I'm quoting Understanding Machine Learning: From Theory to Algorithms, Cambridge University Press, 2014:
Definition 2.1 (The Realizability Assumption). There exists $h^{\star} \in \mathcal{H}$ s.t. $L(D, f )(h^{\star}) = 0$. Note that this assumption implies that with probability 1 over random samples, S, where the instances of S are sampled according to D and are labeled by f, we have $L_{S}(h^{\star})=0$.
My understanding of the second sentence in this definition is that because $h^{\star}$ satisfies the equation $L(D, f )(h^{\star}) = 0$, so every prediction made by $h^{\star}$ on every example $x$ sampled from the domain set $\mathcal{X}$ is correct (otherwise the loss $L(D, f )(h^{\star})$ will not equal 0). Equivalently, every prediction made by $h^{\star}$ is correct. Therefore, for any sample $S$ sampled from $\mathcal{X}$ we have $L_{S}(h^{\star})=0$.

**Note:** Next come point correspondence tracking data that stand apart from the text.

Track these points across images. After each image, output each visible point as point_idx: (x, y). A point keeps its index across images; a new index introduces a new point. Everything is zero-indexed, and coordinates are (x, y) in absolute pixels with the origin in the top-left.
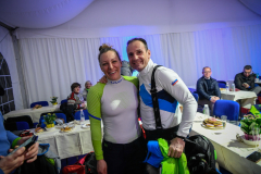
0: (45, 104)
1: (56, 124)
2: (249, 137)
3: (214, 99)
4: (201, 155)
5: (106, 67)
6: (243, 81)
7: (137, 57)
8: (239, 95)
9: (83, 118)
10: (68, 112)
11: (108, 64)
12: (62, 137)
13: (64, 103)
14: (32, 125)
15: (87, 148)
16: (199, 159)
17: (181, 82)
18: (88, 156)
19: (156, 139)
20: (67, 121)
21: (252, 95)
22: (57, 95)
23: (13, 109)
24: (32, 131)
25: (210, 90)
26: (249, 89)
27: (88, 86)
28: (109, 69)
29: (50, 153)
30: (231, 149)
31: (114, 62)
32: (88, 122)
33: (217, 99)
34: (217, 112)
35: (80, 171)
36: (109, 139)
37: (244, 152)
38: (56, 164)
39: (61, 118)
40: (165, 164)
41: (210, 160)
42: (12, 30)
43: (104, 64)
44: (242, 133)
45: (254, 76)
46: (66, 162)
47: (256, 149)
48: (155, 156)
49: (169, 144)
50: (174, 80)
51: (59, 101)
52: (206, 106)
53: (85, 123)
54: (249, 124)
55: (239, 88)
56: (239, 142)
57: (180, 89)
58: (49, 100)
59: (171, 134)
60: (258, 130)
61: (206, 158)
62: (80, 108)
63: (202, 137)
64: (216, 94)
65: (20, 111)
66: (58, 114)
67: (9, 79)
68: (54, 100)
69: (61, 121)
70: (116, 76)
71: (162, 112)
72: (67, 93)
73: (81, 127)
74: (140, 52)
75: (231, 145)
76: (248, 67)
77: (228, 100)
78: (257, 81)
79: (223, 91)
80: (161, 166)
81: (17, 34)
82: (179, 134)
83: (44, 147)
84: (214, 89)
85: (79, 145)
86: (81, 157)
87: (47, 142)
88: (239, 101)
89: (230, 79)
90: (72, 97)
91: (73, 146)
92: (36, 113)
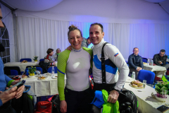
0: (29, 60)
1: (36, 74)
2: (160, 95)
3: (139, 69)
4: (128, 103)
5: (72, 40)
6: (159, 59)
7: (95, 36)
8: (155, 68)
9: (53, 72)
10: (44, 67)
11: (74, 38)
12: (39, 83)
13: (42, 61)
14: (20, 73)
15: (54, 92)
16: (127, 106)
17: (120, 55)
18: (54, 97)
19: (100, 90)
20: (43, 73)
21: (164, 69)
22: (38, 55)
23: (9, 61)
24: (20, 76)
25: (137, 63)
26: (162, 65)
27: (58, 51)
28: (75, 41)
29: (30, 92)
30: (148, 102)
31: (78, 37)
32: (56, 75)
33: (141, 69)
34: (140, 78)
35: (48, 106)
36: (69, 87)
37: (155, 105)
38: (33, 99)
39: (39, 70)
40: (105, 106)
41: (134, 107)
42: (13, 10)
43: (71, 38)
44: (155, 93)
45: (166, 57)
46: (40, 99)
47: (163, 104)
48: (99, 100)
49: (109, 94)
50: (116, 53)
51: (38, 59)
52: (134, 73)
53: (54, 75)
54: (160, 87)
55: (156, 63)
56: (153, 98)
57: (120, 59)
58: (32, 58)
59: (110, 88)
60: (166, 92)
61: (132, 105)
62: (52, 65)
63: (130, 92)
64: (140, 66)
65: (13, 63)
66: (38, 67)
67: (8, 42)
68: (36, 59)
69: (39, 72)
70: (78, 47)
71: (107, 73)
72: (44, 55)
73: (51, 77)
74: (97, 33)
75: (147, 99)
76: (163, 51)
77: (147, 70)
78: (168, 60)
79: (145, 64)
80: (102, 107)
81: (16, 13)
82: (116, 88)
83: (27, 88)
84: (140, 62)
85: (49, 89)
86: (50, 96)
87: (29, 85)
88: (155, 72)
89: (150, 57)
90: (47, 58)
91: (45, 89)
92: (23, 66)
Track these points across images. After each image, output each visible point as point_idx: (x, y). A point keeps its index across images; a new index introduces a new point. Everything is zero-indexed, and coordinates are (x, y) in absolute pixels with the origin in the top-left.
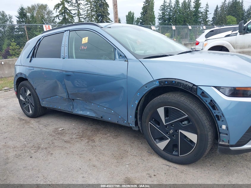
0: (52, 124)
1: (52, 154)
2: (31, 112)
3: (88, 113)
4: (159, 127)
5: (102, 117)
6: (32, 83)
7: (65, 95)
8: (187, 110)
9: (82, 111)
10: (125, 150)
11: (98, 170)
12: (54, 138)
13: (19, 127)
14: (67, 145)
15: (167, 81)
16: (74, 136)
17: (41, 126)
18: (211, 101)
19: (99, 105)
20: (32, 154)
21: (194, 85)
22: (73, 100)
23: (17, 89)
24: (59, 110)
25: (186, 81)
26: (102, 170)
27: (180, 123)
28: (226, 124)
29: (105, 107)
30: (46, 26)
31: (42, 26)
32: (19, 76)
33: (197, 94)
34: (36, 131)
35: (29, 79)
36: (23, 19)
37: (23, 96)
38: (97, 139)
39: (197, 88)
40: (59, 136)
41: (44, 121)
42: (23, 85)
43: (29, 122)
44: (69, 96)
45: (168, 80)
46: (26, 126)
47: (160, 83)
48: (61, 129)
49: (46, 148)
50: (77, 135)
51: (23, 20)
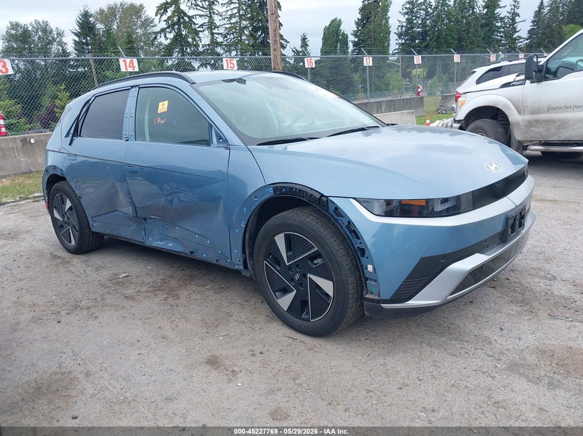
0: (110, 265)
1: (96, 317)
2: (73, 243)
3: (170, 245)
4: (279, 269)
5: (192, 253)
6: (73, 186)
7: (129, 210)
8: (316, 239)
9: (161, 241)
10: (228, 313)
11: (168, 343)
12: (106, 290)
13: (48, 270)
14: (127, 304)
15: (285, 187)
16: (144, 288)
17: (88, 270)
18: (349, 222)
19: (187, 230)
20: (62, 317)
21: (322, 195)
22: (145, 219)
23: (48, 198)
24: (124, 240)
25: (312, 189)
26: (175, 344)
27: (309, 262)
28: (372, 264)
29: (197, 234)
30: (125, 61)
31: (118, 60)
32: (52, 172)
33: (328, 211)
34: (77, 279)
35: (68, 179)
36: (88, 38)
37: (59, 212)
38: (184, 293)
39: (327, 200)
40: (118, 287)
41: (96, 259)
42: (58, 190)
43: (68, 262)
44: (136, 212)
45: (286, 185)
46: (62, 270)
47: (275, 190)
48: (124, 275)
49: (88, 308)
50: (151, 287)
51: (87, 40)
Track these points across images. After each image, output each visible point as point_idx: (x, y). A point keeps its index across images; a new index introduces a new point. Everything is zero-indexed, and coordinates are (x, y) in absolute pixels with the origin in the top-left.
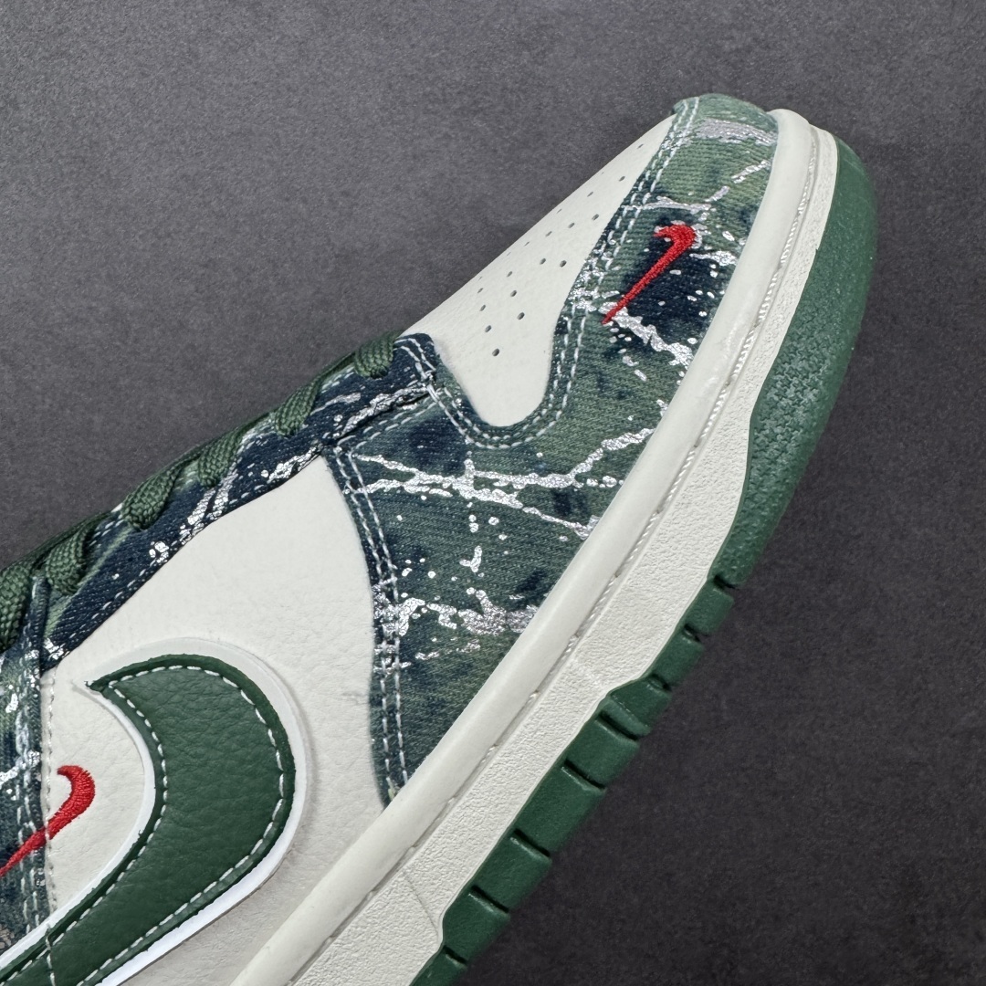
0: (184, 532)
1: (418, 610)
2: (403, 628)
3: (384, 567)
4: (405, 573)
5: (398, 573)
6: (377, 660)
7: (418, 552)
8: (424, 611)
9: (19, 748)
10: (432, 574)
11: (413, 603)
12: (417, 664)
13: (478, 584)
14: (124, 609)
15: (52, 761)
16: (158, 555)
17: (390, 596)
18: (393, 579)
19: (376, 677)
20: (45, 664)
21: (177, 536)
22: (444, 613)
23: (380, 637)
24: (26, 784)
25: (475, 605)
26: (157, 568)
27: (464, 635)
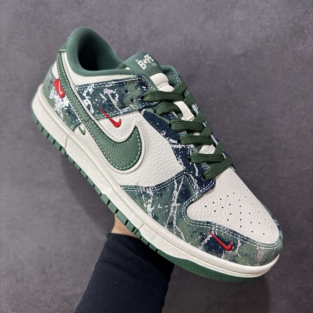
0: (167, 138)
1: (151, 195)
2: (148, 192)
3: (159, 188)
4: (158, 192)
5: (158, 191)
6: (142, 187)
7: (161, 195)
8: (151, 197)
9: (123, 110)
10: (157, 198)
11: (152, 194)
12: (142, 195)
13: (155, 207)
14: (152, 127)
15: (121, 117)
16: (163, 133)
17: (153, 189)
18: (156, 190)
19: (139, 187)
20: (140, 110)
21: (167, 137)
22: (150, 201)
23: (146, 188)
24: (117, 113)
25: (152, 207)
26: (160, 133)
27: (147, 204)
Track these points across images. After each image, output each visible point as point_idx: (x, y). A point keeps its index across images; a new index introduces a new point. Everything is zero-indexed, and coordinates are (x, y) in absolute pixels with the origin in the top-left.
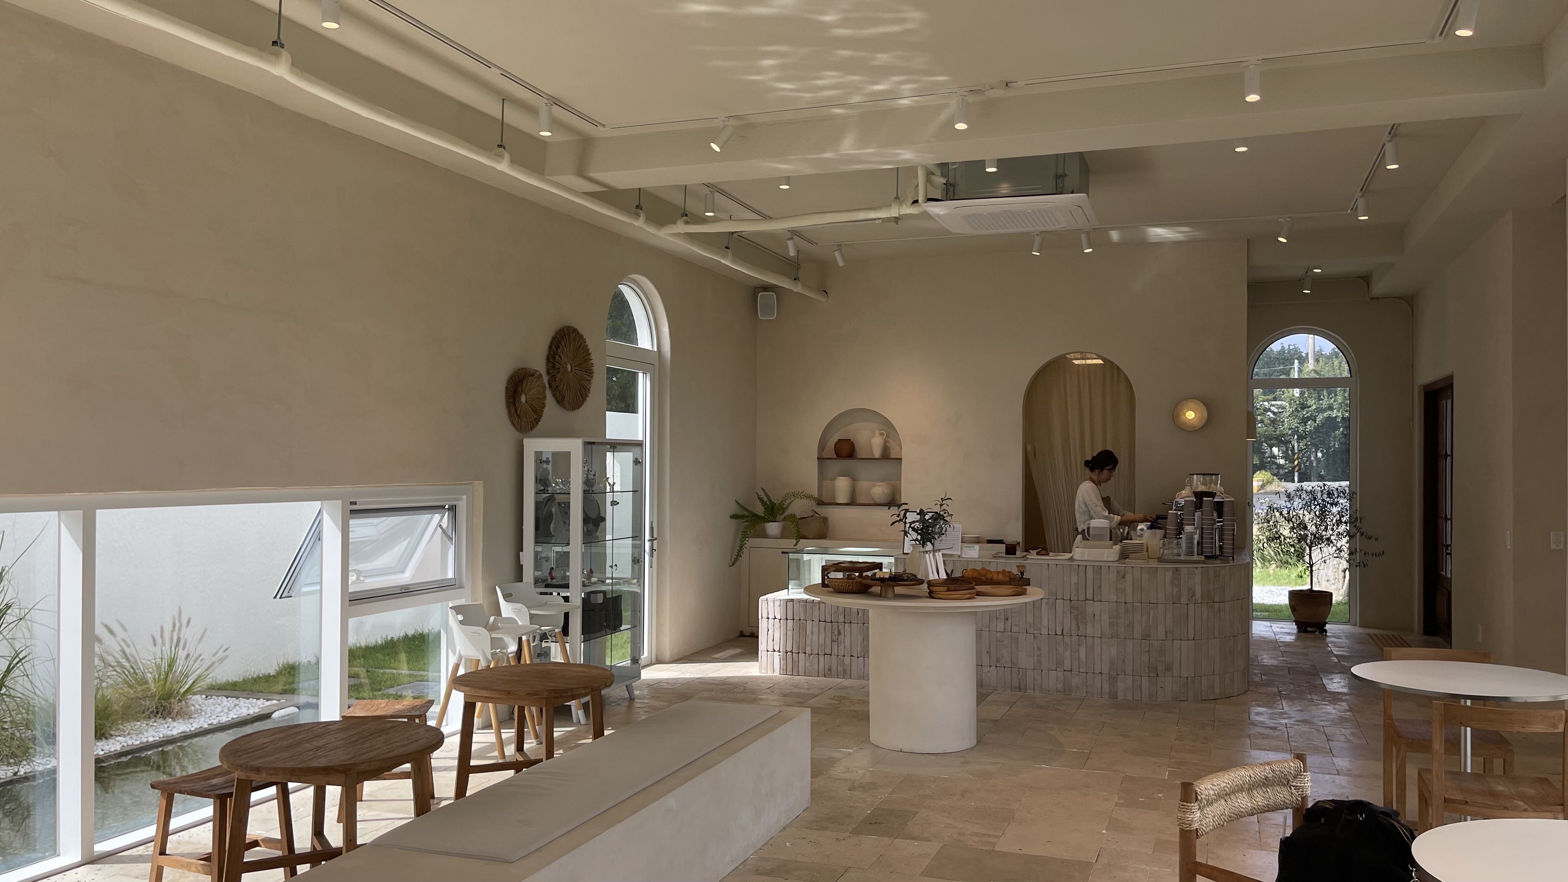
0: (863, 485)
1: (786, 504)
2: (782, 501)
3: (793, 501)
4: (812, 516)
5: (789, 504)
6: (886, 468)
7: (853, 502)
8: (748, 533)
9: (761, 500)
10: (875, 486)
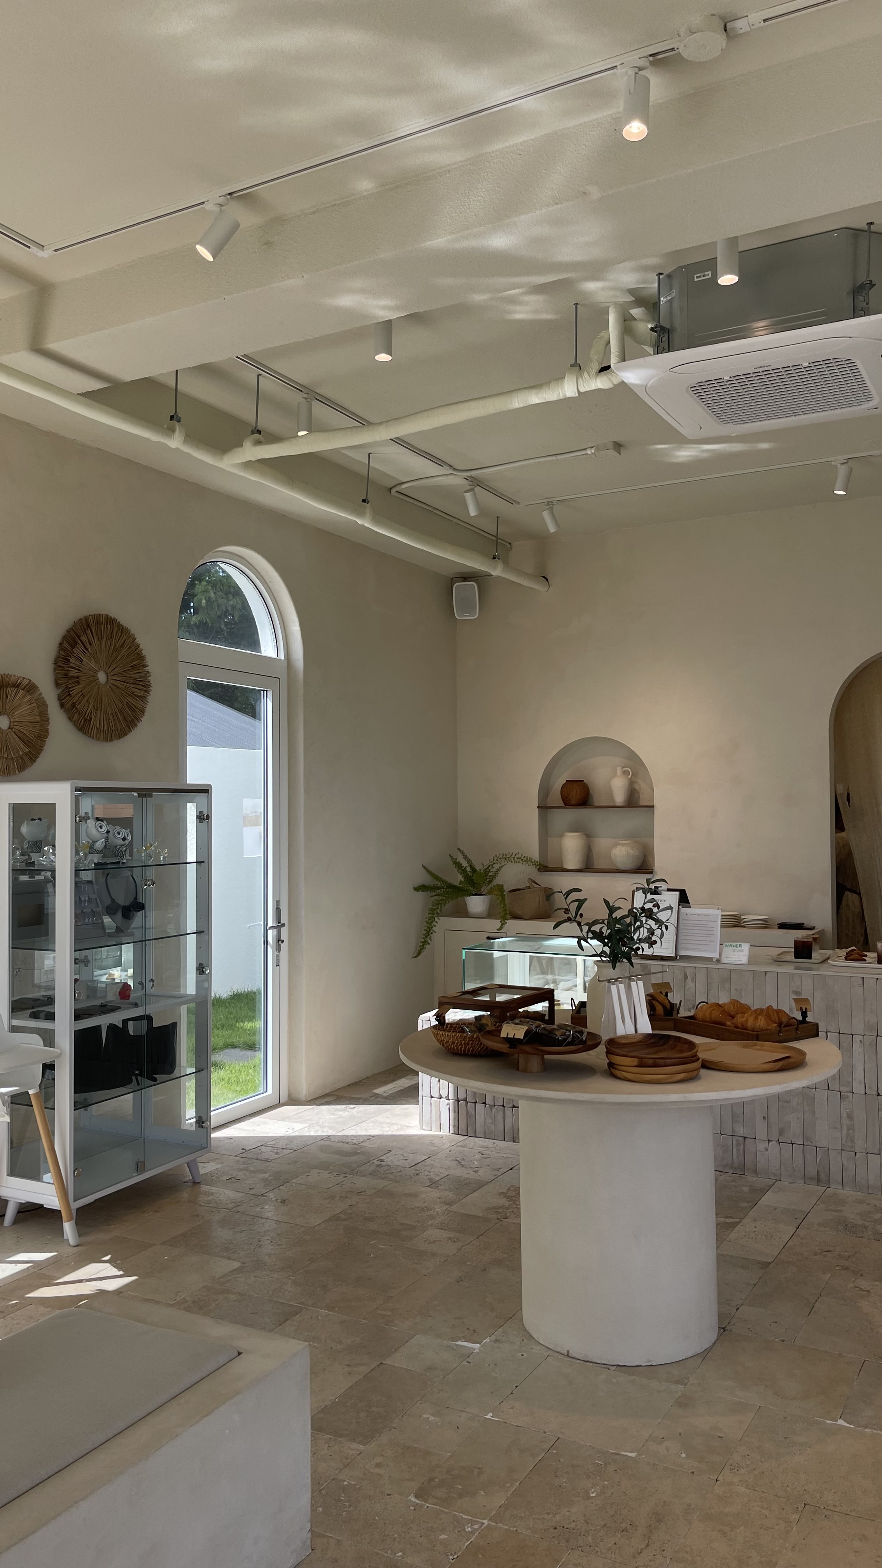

However what I'm stumble upon is when the author further collaborates on this def.:
The realizability assumption implies that for every ERM hypothesis we have that $L_{S}(h_{S})=0$.
I don't quite get what the author means here since every ERM hypothesis $h_{S}$ is found based on some subjective minimization algorithm, which in turn, depends on a number of other factors, such as the choice of the loss function, the sample size, the algorithm complexity and thus may not always converge to $h^{\star}$?